# Exercise prompt:
Collect every line in the entries below that contains the string "linken". Case counts.

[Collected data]
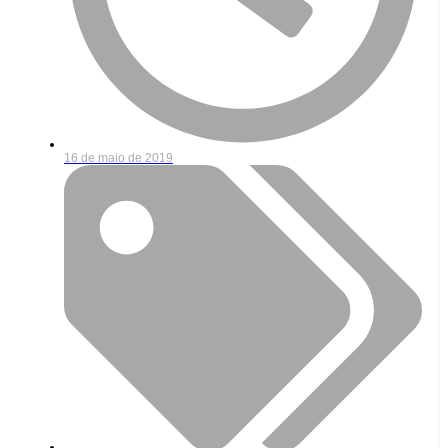
16 de maio de 2019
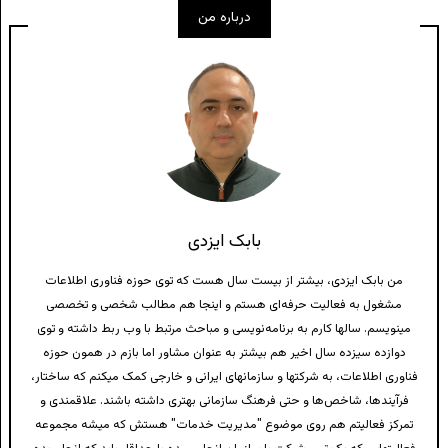
درباره من
بابک ایزدی
من بابک ایزدی، بیشتر از بیست سال هست که توی حوزه فناوری اطلاعات
مشغول به فعالیت حرفه‌ای هستم و اینجا هم مطالب شخصی و تخصصی
مینویسم. سالها کارم به برنامه‌نویسی و مباحث مرتبط با وب ربط داشته و توی
دوازده سیزده سال اخیر هم بیشتر به عنوان مشاور اما بازم در همون حوزه
فناوری اطلاعات، به شرکتها و سازمانهای ایرانی و خارجی کمک میکنم که ساختار،
فرآیندها، شاخص‌ها و حتی فرهنگ سازمانی بهتری داشته باشند. علاقمندی و
تمرکز فعالیتم هم روی موضوع "مدیریت خدمات" هستش که میشه مجموعه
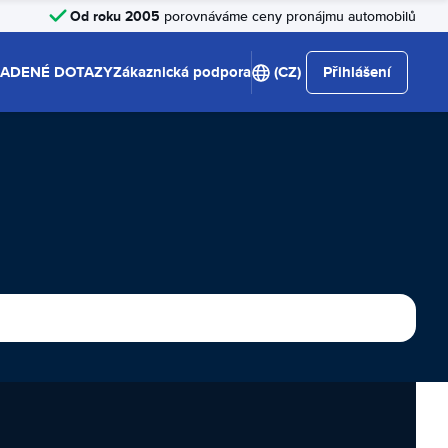
Od roku 2005
porovnáváme ceny pronájmu automobilů
LADENÉ DOTAZY
Zákaznická podpora
(CZ)
Přihlášení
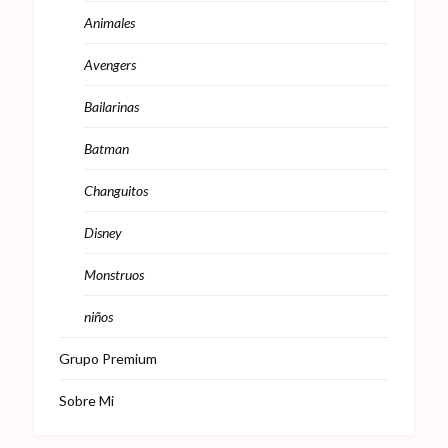
Animales
Avengers
Bailarinas
Batman
Changuitos
Disney
Monstruos
niños
Grupo Premium
Sobre Mi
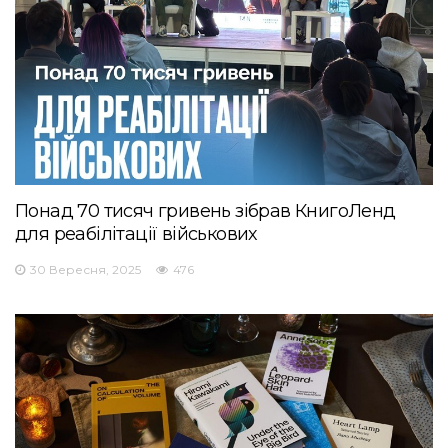
Понад 70 тисяч гривень зібрав КнигоЛенд
для реабілітації військових
30 Вересня, 2025
476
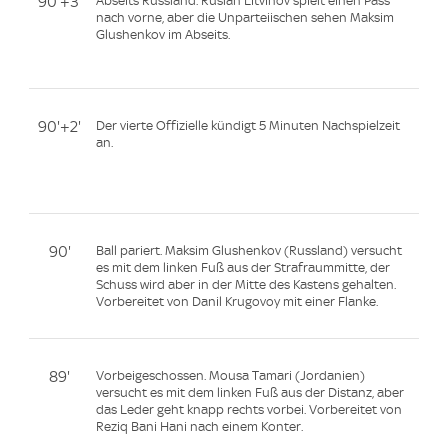
90'+3'
Abseits Russland. Ruslan Litvinov spielt einen Pass
nach vorne, aber die Unparteiischen sehen Maksim
Glushenkov im Abseits.
90'+2'
Der vierte Offizielle kündigt 5 Minuten Nachspielzeit
an.
90'
Ball pariert. Maksim Glushenkov (Russland) versucht
es mit dem linken Fuß aus der Strafraummitte, der
Schuss wird aber in der Mitte des Kastens gehalten.
Vorbereitet von Danil Krugovoy mit einer Flanke.
89'
Vorbeigeschossen. Mousa Tamari (Jordanien)
versucht es mit dem linken Fuß aus der Distanz, aber
das Leder geht knapp rechts vorbei. Vorbereitet von
Reziq Bani Hani nach einem Konter.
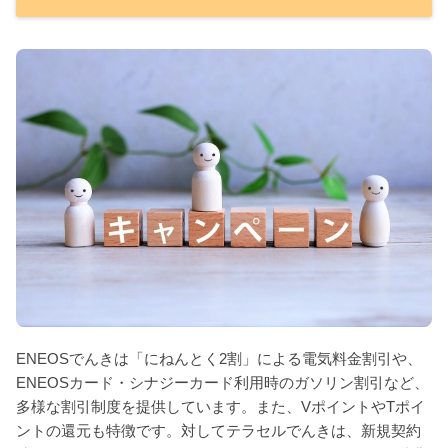
ENEOSでんきは「にねんとく2割」による電気料金割引や、
ENEOSカード・シナジーカード利用時のガソリン割引など、
多様な割引制度を提供しています。また、VポイントやTポイ
ントの還元も特徴です。対してテラセルでんきは、新規契約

# Response to the exercise:
es mit dem linken Fuß aus der Strafraummitte, der
versucht es mit dem linken Fuß aus der Distanz, aber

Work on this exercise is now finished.